The two cutting wheels inside a coffee grinder that fracture beans into a target particle size. They sit very close together, the gap calibrated to fractions of a millimeter, and the bean has to pass between them to come out the other side as ground coffee.
Two main shapes dominate specialty:
Conical burrs
A pointed inner cone sits inside a hollow ring. Beans drop in from above, gravity pulls them through the gap as the cone rotates, and grounds fall out the bottom. Lower RPM, lower heat generation, naturally bimodal distribution (a peak of fines plus a peak of medium particles). The Comandante hand grinder, the Niche Zero, and most espresso grinders use conicals.

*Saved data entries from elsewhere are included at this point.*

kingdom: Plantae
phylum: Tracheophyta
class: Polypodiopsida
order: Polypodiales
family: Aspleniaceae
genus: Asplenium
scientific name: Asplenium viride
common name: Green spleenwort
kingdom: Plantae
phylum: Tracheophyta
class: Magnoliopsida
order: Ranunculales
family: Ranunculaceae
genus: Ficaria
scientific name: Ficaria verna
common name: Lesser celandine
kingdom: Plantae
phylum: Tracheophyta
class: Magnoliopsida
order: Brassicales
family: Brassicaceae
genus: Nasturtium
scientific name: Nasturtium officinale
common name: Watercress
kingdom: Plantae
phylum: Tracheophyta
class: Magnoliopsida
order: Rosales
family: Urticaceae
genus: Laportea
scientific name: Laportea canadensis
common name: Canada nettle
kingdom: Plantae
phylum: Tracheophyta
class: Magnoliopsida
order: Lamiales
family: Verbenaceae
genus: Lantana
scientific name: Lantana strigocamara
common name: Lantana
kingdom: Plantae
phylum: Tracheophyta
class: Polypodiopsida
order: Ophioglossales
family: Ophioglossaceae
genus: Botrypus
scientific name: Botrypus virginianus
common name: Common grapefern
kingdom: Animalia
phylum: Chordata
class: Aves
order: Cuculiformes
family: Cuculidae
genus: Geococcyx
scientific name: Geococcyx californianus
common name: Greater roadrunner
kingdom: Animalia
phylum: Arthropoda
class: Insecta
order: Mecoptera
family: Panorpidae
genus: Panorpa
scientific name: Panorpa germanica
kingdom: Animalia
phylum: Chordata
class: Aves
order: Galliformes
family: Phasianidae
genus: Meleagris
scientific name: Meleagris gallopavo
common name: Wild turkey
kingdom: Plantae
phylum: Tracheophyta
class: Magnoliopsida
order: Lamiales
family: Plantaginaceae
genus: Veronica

In the cup, conicals tend to give cups with more body and a sweet bottom-end, sometimes at the cost of clarity.
Flat burrs
Two flat rings stacked horizontally. Beans drop into the middle, get thrown outward by centrifugal force as the bottom ring spins, and exit when they're small enough to escape the gap. Higher RPM, more heat, generally a tighter unimodal distribution. EK43, DF64, Mahlkönig X54.
In the cup, flats tend to give clarity and articulation — the cup that reveals what the bean is doing — sometimes at the cost of body.
Neither is "better." Conicals are forgiving and sweet; flats are precise and revealing. Many baristas keep both.